Das freut natürlich den MFT-Fotografen, bekommen wir doch immer wieder zu hören, dass man mit unsrem System nicht arbeiten könne, weil man kein ausreichendes Bokeh erhalte. Ich persönlich denke ja, dass das Ausmaß der Unschärfe alleine kein Maßstab für die Qualität des Bokehs ist. Viel wichtiger finde ich, wie weich – wie cremig – es ausfällt. Ich hatte an meinen Nikon-Vollformatkameras lichtstarke Optiken im Einsatz, die ein recht harsches Bokeh erzeugten. Meine MFT-Objektive bilden unter vergleichbaren Bedingungen zwar etwas mehr Details ab, haben aber allesamt ein recht weiches Bokeh.

Ich bin zwar wegen des Gewichts des Systems von Vollformat auf MFT umgestiegen.
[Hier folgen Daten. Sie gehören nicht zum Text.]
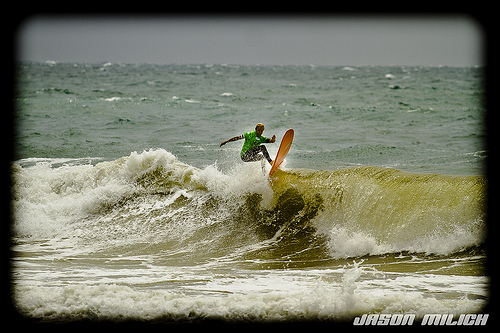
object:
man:
[219, 122, 276, 176]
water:
[56, 84, 210, 149]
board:
[268, 128, 295, 178]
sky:
[20, 14, 482, 72]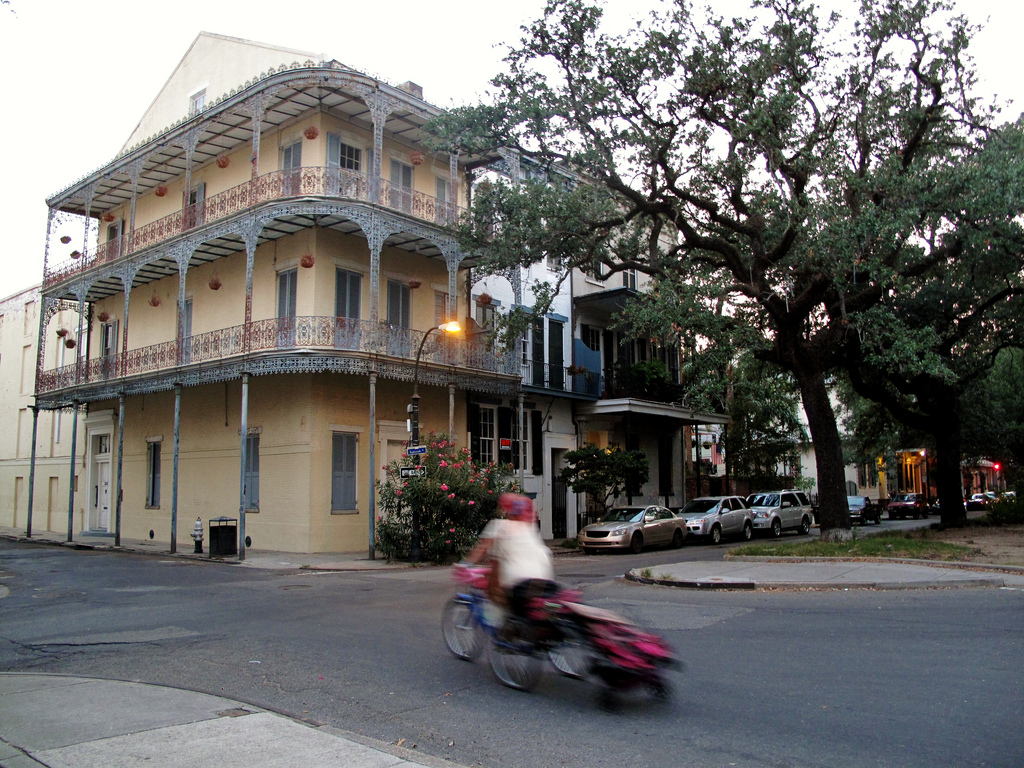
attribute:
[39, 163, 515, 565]
house — multi story 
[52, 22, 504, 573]
house — multi story 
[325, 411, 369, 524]
window — grey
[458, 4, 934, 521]
tree — large 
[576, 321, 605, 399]
wall — blue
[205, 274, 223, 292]
ball — red , Small 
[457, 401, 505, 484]
frame — Black 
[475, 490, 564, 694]
person — small 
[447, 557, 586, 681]
bike — blue 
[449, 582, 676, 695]
motorcycle — red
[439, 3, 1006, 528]
tree — big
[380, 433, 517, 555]
plant — red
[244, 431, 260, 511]
window — gray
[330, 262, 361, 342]
window — gray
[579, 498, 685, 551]
car — Silver 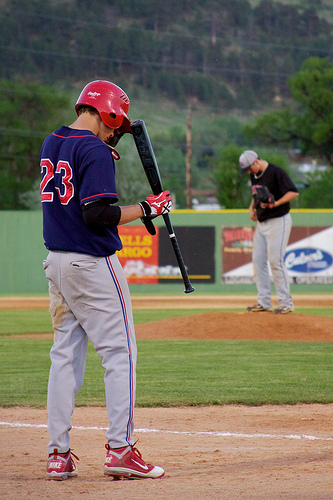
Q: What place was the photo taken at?
A: It was taken at the field.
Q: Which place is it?
A: It is a field.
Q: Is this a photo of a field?
A: Yes, it is showing a field.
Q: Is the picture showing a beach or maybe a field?
A: It is showing a field.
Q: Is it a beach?
A: No, it is a field.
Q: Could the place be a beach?
A: No, it is a field.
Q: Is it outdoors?
A: Yes, it is outdoors.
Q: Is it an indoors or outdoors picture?
A: It is outdoors.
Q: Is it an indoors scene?
A: No, it is outdoors.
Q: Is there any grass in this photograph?
A: Yes, there is grass.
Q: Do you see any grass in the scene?
A: Yes, there is grass.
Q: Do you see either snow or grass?
A: Yes, there is grass.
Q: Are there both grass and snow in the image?
A: No, there is grass but no snow.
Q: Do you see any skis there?
A: No, there are no skis.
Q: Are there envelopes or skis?
A: No, there are no skis or envelopes.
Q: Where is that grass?
A: The grass is on the ground.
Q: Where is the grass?
A: The grass is on the ground.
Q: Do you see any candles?
A: No, there are no candles.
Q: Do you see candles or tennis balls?
A: No, there are no candles or tennis balls.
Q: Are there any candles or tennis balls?
A: No, there are no candles or tennis balls.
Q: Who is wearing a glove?
A: The player is wearing a glove.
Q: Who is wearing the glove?
A: The player is wearing a glove.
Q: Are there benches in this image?
A: No, there are no benches.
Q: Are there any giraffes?
A: No, there are no giraffes.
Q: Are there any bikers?
A: No, there are no bikers.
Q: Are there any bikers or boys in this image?
A: No, there are no bikers or boys.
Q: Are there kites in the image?
A: No, there are no kites.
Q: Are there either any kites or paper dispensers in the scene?
A: No, there are no kites or paper dispensers.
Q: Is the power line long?
A: Yes, the power line is long.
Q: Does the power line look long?
A: Yes, the power line is long.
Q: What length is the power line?
A: The power line is long.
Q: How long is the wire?
A: The wire is long.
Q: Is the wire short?
A: No, the wire is long.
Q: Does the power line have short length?
A: No, the power line is long.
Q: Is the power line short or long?
A: The power line is long.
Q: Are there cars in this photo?
A: No, there are no cars.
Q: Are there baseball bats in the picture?
A: Yes, there is a baseball bat.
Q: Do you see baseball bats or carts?
A: Yes, there is a baseball bat.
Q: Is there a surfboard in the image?
A: No, there are no surfboards.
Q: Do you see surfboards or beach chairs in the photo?
A: No, there are no surfboards or beach chairs.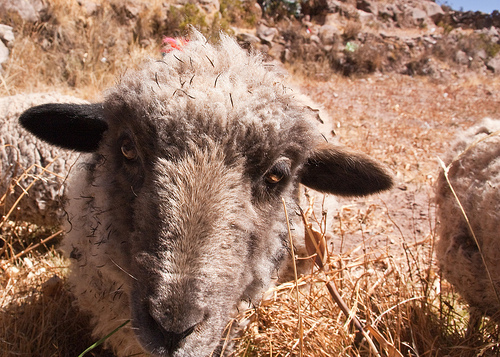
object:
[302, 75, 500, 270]
ground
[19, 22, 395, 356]
sheep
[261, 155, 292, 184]
eye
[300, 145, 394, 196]
ear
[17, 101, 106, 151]
ear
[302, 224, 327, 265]
leaf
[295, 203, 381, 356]
branch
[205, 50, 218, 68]
strand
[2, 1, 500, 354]
field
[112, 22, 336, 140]
fur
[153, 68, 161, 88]
debris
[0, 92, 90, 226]
sheep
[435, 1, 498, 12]
sky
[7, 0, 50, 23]
rock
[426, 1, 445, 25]
rock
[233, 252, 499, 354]
grass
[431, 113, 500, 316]
sheep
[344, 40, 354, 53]
foliage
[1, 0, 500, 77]
hillside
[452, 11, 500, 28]
trees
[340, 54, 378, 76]
shrub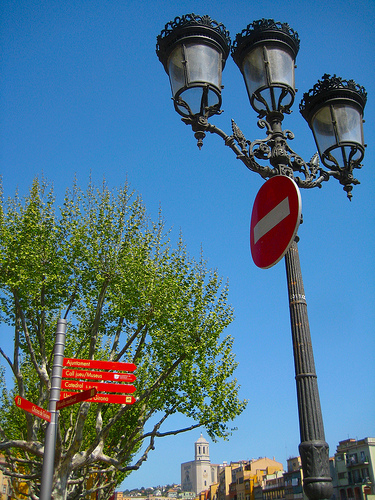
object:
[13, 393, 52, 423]
signs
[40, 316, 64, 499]
pole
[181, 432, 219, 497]
buildings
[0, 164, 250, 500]
tree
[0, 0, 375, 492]
sky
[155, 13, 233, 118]
lights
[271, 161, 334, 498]
post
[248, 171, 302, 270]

Ausschlaggebend war aber, dass ich entdeckte, dass ich mit dem Olympus 45mm ƒ1.8 genauso attraktive Porträts erzielte, wie mit Nikons 85mm ƒ1.8. Erst diese Erkenntnis löste die Frage auf, weshalb ich eigentlich eine so große und schwere Ausrüstung mit mir herumschleppe.

Bitte nicht falsch verstehen: Das Oly 45er machte keine schöneren Aufnahmen als das Nikon 85er. Sie sind aber auch nicht schlechter. Dabei kostet die Oly-Linse gerade einmal die Hälfte.

Und dann kommt noch etwas dazu: Es ist eine bekannte Weisheit, dass Objektive erst bei mehr oder weniger starker Abblendung ideale Schärfeleistung und Kontrast erzielen. Ich habe das mit einigen Nikon-Linsen getestet und bestätigt gefunden. Ich habe außerdem auch mit all meinen Olympus- und Panasonic-Objektiven getestet, mit dem Ergebnis, dass viele bereits bei Offenblende eine nahezu optimale Detailzeichnung erreichen, und bei denjenigen, bei denen das nicht der Fall ist, bereits durch geringes Abblenden ihr Optimum erreichen.

Wie immer gilt: Ich halte MFT nicht für besser als andere Systeme. Größere Sensoren haben definitiv Vorteile. Ich will nur jenen entgegen treten, die die Nachteile des Systems größer darstellen als sie sind, und dann meist noch gleichzeitig die Vorteile klein reden. Jedes System hat Vor- und Nachteile und je unterschiedlicher die Systeme sind, die uns angeboten werden, desto größer die Chance, dass jeder das findet, was für ihn optimal ist.

Antwort

  1. Die Behauptung, dass man mit MFT Kameras nicht richtig freistellen kann, ist – denke ich – mit den lichtstarken Pro Objektiven von Olympus, den Pendants von Panasonic-Leica sowie den 1.4 er Linsen von Sigma (ich selbst nutze hier das 1.4 56 mm) endgültig Gesichte!